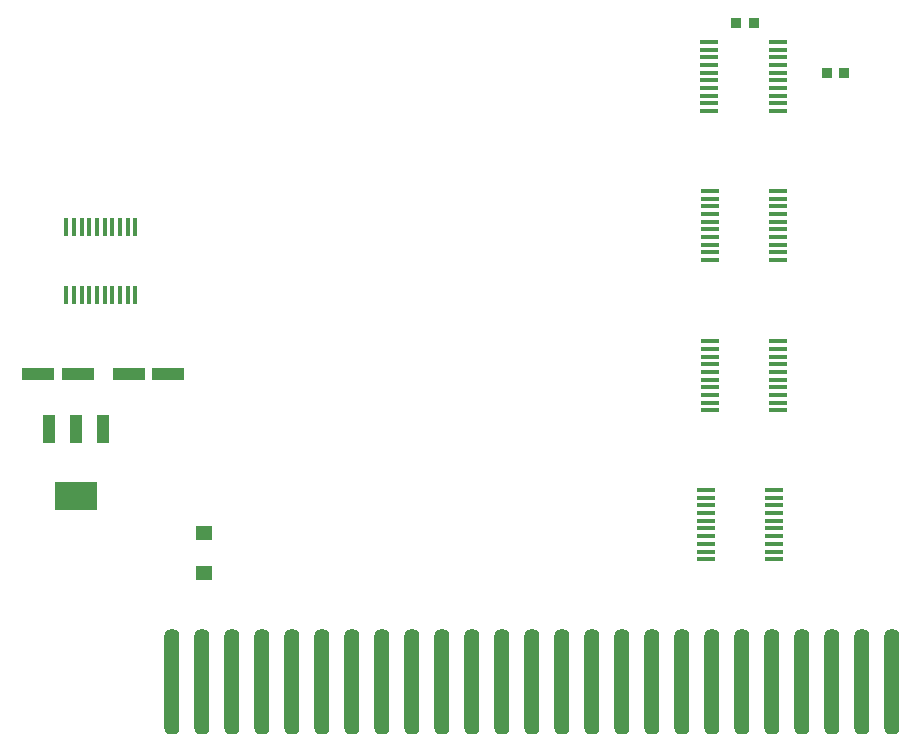
<source format=gbr>
%TF.GenerationSoftware,KiCad,Pcbnew,8.0.1*%
%TF.CreationDate,2024-04-22T15:40:42-03:00*%
%TF.ProjectId,pico-msxcart,7069636f-2d6d-4737-9863-6172742e6b69,rev?*%
%TF.SameCoordinates,Original*%
%TF.FileFunction,Paste,Top*%
%TF.FilePolarity,Positive*%
%FSLAX46Y46*%
G04 Gerber Fmt 4.6, Leading zero omitted, Abs format (unit mm)*
G04 Created by KiCad (PCBNEW 8.0.1) date 2024-04-22 15:40:42*
%MOMM*%
%LPD*%
G01*
G04 APERTURE LIST*
G04 Aperture macros list*
%AMRoundRect*
0 Rectangle with rounded corners*
0 $1 Rounding radius*
0 $2 $3 $4 $5 $6 $7 $8 $9 X,Y pos of 4 corners*
0 Add a 4 corners polygon primitive as box body*
4,1,4,$2,$3,$4,$5,$6,$7,$8,$9,$2,$3,0*
0 Add four circle primitives for the rounded corners*
1,1,$1+$1,$2,$3*
1,1,$1+$1,$4,$5*
1,1,$1+$1,$6,$7*
1,1,$1+$1,$8,$9*
0 Add four rect primitives between the rounded corners*
20,1,$1+$1,$2,$3,$4,$5,0*
20,1,$1+$1,$4,$5,$6,$7,0*
20,1,$1+$1,$6,$7,$8,$9,0*
20,1,$1+$1,$8,$9,$2,$3,0*%
G04 Aperture macros list end*
%ADD10RoundRect,0.444500X0.190500X-4.000500X0.190500X4.000500X-0.190500X4.000500X-0.190500X-4.000500X0*%
%ADD11RoundRect,0.444500X-0.190500X4.000500X-0.190500X-4.000500X0.190500X-4.000500X0.190500X4.000500X0*%
%ADD12R,0.810000X0.860000*%
%ADD13R,1.560000X0.410000*%
%ADD14R,0.410000X1.560000*%
%ADD15R,0.980000X2.470000*%
%ADD16R,3.600000X2.470000*%
%ADD17R,2.800000X1.100000*%
%ADD18R,1.400000X1.200000*%
G04 APERTURE END LIST*
D10*
%TO.C,J1*%
X176784000Y-123698000D03*
X174244000Y-123698000D03*
X171704000Y-123698000D03*
X169164000Y-123698000D03*
X166624000Y-123698000D03*
X164084000Y-123698000D03*
X161544000Y-123698000D03*
X159004000Y-123698000D03*
D11*
X156464000Y-123698000D03*
X153924000Y-123698000D03*
X151384000Y-123698000D03*
X148844000Y-123698000D03*
X146304000Y-123698000D03*
X143764000Y-123698000D03*
X141224000Y-123698000D03*
X138684000Y-123698000D03*
X136144000Y-123698000D03*
X133604000Y-123698000D03*
D10*
X131064000Y-123698000D03*
X128524000Y-123698000D03*
X125984000Y-123698000D03*
X123444000Y-123698000D03*
X120904000Y-123698000D03*
X118364000Y-123698000D03*
X115824000Y-123698000D03*
%TD*%
D12*
%TO.C,R1*%
X171265000Y-72164800D03*
X172765000Y-72164800D03*
%TD*%
D13*
%TO.C,U6*%
X161340800Y-69545200D03*
X161340800Y-70195200D03*
X161340800Y-70845200D03*
X161340800Y-71495200D03*
X161340800Y-72145200D03*
X161340800Y-72795200D03*
X161340800Y-73445200D03*
X161340800Y-74095200D03*
X161340800Y-74745200D03*
X161340800Y-75395200D03*
X167100800Y-75395200D03*
X167100800Y-74745200D03*
X167100800Y-74095200D03*
X167100800Y-73445200D03*
X167100800Y-72795200D03*
X167100800Y-72145200D03*
X167100800Y-71495200D03*
X167100800Y-70845200D03*
X167100800Y-70195200D03*
X167100800Y-69545200D03*
%TD*%
D14*
%TO.C,U4*%
X112727200Y-85167200D03*
X112077200Y-85167200D03*
X111427200Y-85167200D03*
X110777200Y-85167200D03*
X110127200Y-85167200D03*
X109477200Y-85167200D03*
X108827200Y-85167200D03*
X108177200Y-85167200D03*
X107527200Y-85167200D03*
X106877200Y-85167200D03*
X106877200Y-90927200D03*
X107527200Y-90927200D03*
X108177200Y-90927200D03*
X108827200Y-90927200D03*
X109477200Y-90927200D03*
X110127200Y-90927200D03*
X110777200Y-90927200D03*
X111427200Y-90927200D03*
X112077200Y-90927200D03*
X112727200Y-90927200D03*
%TD*%
D15*
%TO.C,U10*%
X110018000Y-102297200D03*
X107718000Y-102297200D03*
X105418000Y-102297200D03*
D16*
X107718000Y-107957200D03*
%TD*%
D13*
%TO.C,U5*%
X161372000Y-94876500D03*
X161372000Y-95526500D03*
X161372000Y-96176500D03*
X161372000Y-96826500D03*
X161372000Y-97476500D03*
X161372000Y-98126500D03*
X161372000Y-98776500D03*
X161372000Y-99426500D03*
X161372000Y-100076500D03*
X161372000Y-100726500D03*
X167132000Y-100726500D03*
X167132000Y-100076500D03*
X167132000Y-99426500D03*
X167132000Y-98776500D03*
X167132000Y-98126500D03*
X167132000Y-97476500D03*
X167132000Y-96826500D03*
X167132000Y-96176500D03*
X167132000Y-95526500D03*
X167132000Y-94876500D03*
%TD*%
D17*
%TO.C,C2*%
X104528400Y-97637600D03*
X107848400Y-97637600D03*
%TD*%
D18*
%TO.C,D1*%
X118567200Y-111126800D03*
X118567200Y-114526800D03*
%TD*%
D17*
%TO.C,C1*%
X112199200Y-97637600D03*
X115519200Y-97637600D03*
%TD*%
D13*
%TO.C,U2*%
X167151600Y-88004900D03*
X167151600Y-87354900D03*
X167151600Y-86704900D03*
X167151600Y-86054900D03*
X167151600Y-85404900D03*
X167151600Y-84754900D03*
X167151600Y-84104900D03*
X167151600Y-83454900D03*
X167151600Y-82804900D03*
X167151600Y-82154900D03*
X161391600Y-82154900D03*
X161391600Y-82804900D03*
X161391600Y-83454900D03*
X161391600Y-84104900D03*
X161391600Y-84754900D03*
X161391600Y-85404900D03*
X161391600Y-86054900D03*
X161391600Y-86704900D03*
X161391600Y-87354900D03*
X161391600Y-88004900D03*
%TD*%
%TO.C,U3*%
X166807000Y-113336200D03*
X166807000Y-112686200D03*
X166807000Y-112036200D03*
X166807000Y-111386200D03*
X166807000Y-110736200D03*
X166807000Y-110086200D03*
X166807000Y-109436200D03*
X166807000Y-108786200D03*
X166807000Y-108136200D03*
X166807000Y-107486200D03*
X161047000Y-107486200D03*
X161047000Y-108136200D03*
X161047000Y-108786200D03*
X161047000Y-109436200D03*
X161047000Y-110086200D03*
X161047000Y-110736200D03*
X161047000Y-111386200D03*
X161047000Y-112036200D03*
X161047000Y-112686200D03*
X161047000Y-113336200D03*
%TD*%
D12*
%TO.C,R2*%
X165119600Y-67948400D03*
X163619600Y-67948400D03*
%TD*%
M02*

</source>
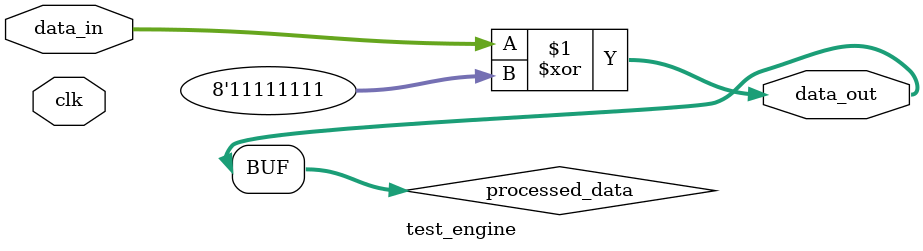
<source format=v>

module test_engine (
    input clk,
    input [7:0] data_in,
    output [7:0] data_out
);
    wire [7:0] processed_data;
    assign processed_data = data_in ^ 8'hFF;
    assign data_out = processed_data;
endmodule

</source>
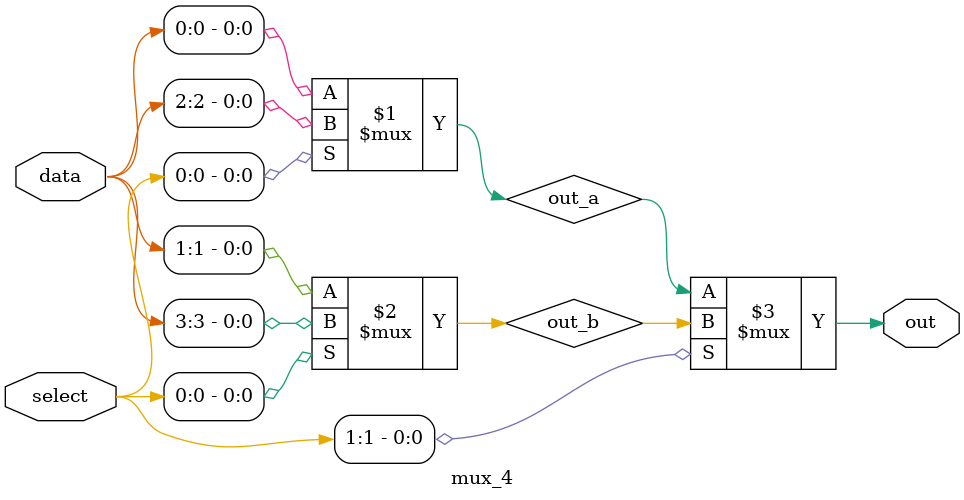
<source format=sv>
module mux_4(data, select, out);

input wire [0:3] data;
input wire [0:1] select;
output logic out;

wire out_a, out_b;

assign out_a = select[0] ? data[2] : data[0];
assign out_b = select[0] ? data[3] : data[1];

assign out = select[1] ? out_b : out_a;

endmodule
</source>
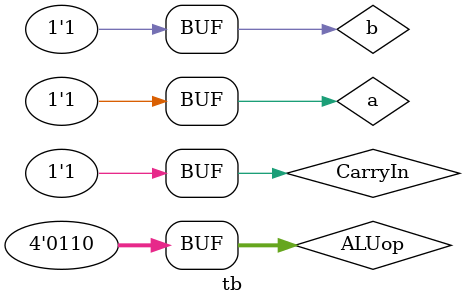
<source format=v>
module tb
(
);

reg a, b, CarryIn;
reg[3:0] ALUop;
wire Result;
wire CarryOut;

ALU_1_bit alu
(	
	.a(a),
	.b(b),
	.CarryIn(CarryIn),
	.ALUop(ALUop),
	.Result(Result),
	.CarryOut(CarryOut)
);
	
	initial 
	begin
	a = 1'b1;
	b = 1'b1;
	CarryIn = 1'b0;
	
	ALUop = 4'b0000; //And
	#100 ALUop = 4'b0001; //OR
	#100 ALUop = 4'b0010; //Add
	#100 ALUop = 4'b1100; //NOR
	
	#100 ALUop = 4'b0110; //Subtract
	CarryIn = 1'b1;
	
	end
	
	
	initial
	$monitor ("Time = ", $time, "  Operation = ", ALUop, " --------> Result = %d", Result, "  Carry Out = %d", CarryOut);
endmodule

</source>
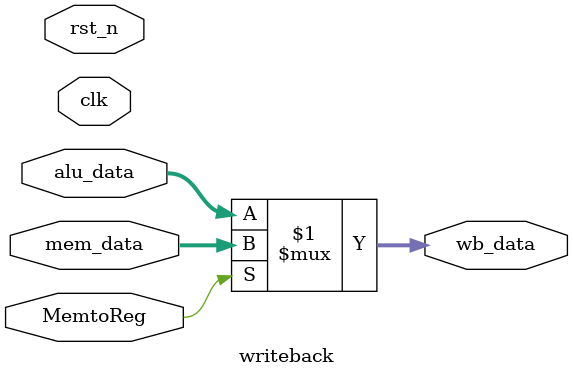
<source format=sv>
module writeback (
	input  logic 	   clk,
	input  logic       rst_n,
	input  logic [7:0] mem_data,
	input  logic [7:0] alu_data,
	input  logic       MemtoReg,
	output logic [7:0] wb_data
);

	assign wb_data = MemtoReg ? mem_data : alu_data;

endmodule

</source>
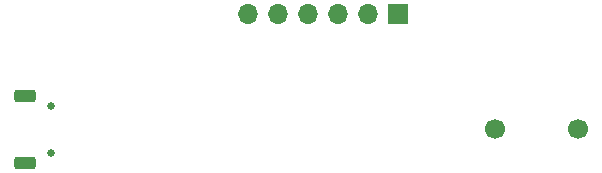
<source format=gbr>
%TF.GenerationSoftware,KiCad,Pcbnew,(6.0.7)*%
%TF.CreationDate,2023-05-28T23:18:47-04:00*%
%TF.ProjectId,microkfd,6d696372-6f6b-4666-942e-6b696361645f,E*%
%TF.SameCoordinates,Original*%
%TF.FileFunction,Soldermask,Bot*%
%TF.FilePolarity,Negative*%
%FSLAX46Y46*%
G04 Gerber Fmt 4.6, Leading zero omitted, Abs format (unit mm)*
G04 Created by KiCad (PCBNEW (6.0.7)) date 2023-05-28 23:18:47*
%MOMM*%
%LPD*%
G01*
G04 APERTURE LIST*
G04 Aperture macros list*
%AMRoundRect*
0 Rectangle with rounded corners*
0 $1 Rounding radius*
0 $2 $3 $4 $5 $6 $7 $8 $9 X,Y pos of 4 corners*
0 Add a 4 corners polygon primitive as box body*
4,1,4,$2,$3,$4,$5,$6,$7,$8,$9,$2,$3,0*
0 Add four circle primitives for the rounded corners*
1,1,$1+$1,$2,$3*
1,1,$1+$1,$4,$5*
1,1,$1+$1,$6,$7*
1,1,$1+$1,$8,$9*
0 Add four rect primitives between the rounded corners*
20,1,$1+$1,$2,$3,$4,$5,0*
20,1,$1+$1,$4,$5,$6,$7,0*
20,1,$1+$1,$6,$7,$8,$9,0*
20,1,$1+$1,$8,$9,$2,$3,0*%
G04 Aperture macros list end*
%ADD10C,0.650000*%
%ADD11RoundRect,0.262500X-0.667500X0.262500X-0.667500X-0.262500X0.667500X-0.262500X0.667500X0.262500X0*%
%ADD12R,1.700000X1.700000*%
%ADD13O,1.700000X1.700000*%
%ADD14C,1.700000*%
G04 APERTURE END LIST*
D10*
%TO.C,J1*%
X100600000Y-102000000D03*
X100600000Y-98000000D03*
D11*
X98450000Y-97175000D03*
X98450000Y-102825000D03*
%TD*%
D12*
%TO.C,J2*%
X130000000Y-90250000D03*
D13*
X127460000Y-90250000D03*
X124920000Y-90250000D03*
X122380000Y-90250000D03*
X119840000Y-90250000D03*
X117300000Y-90250000D03*
%TD*%
D14*
%TO.C,J4*%
X138250000Y-100000000D03*
X145250000Y-100000000D03*
%TD*%
M02*

</source>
-- -- --
◆ **Task objective**:
How many lines of the entries above include the word "KiCad"? Answer with the number only.

◆ **Written response**:
4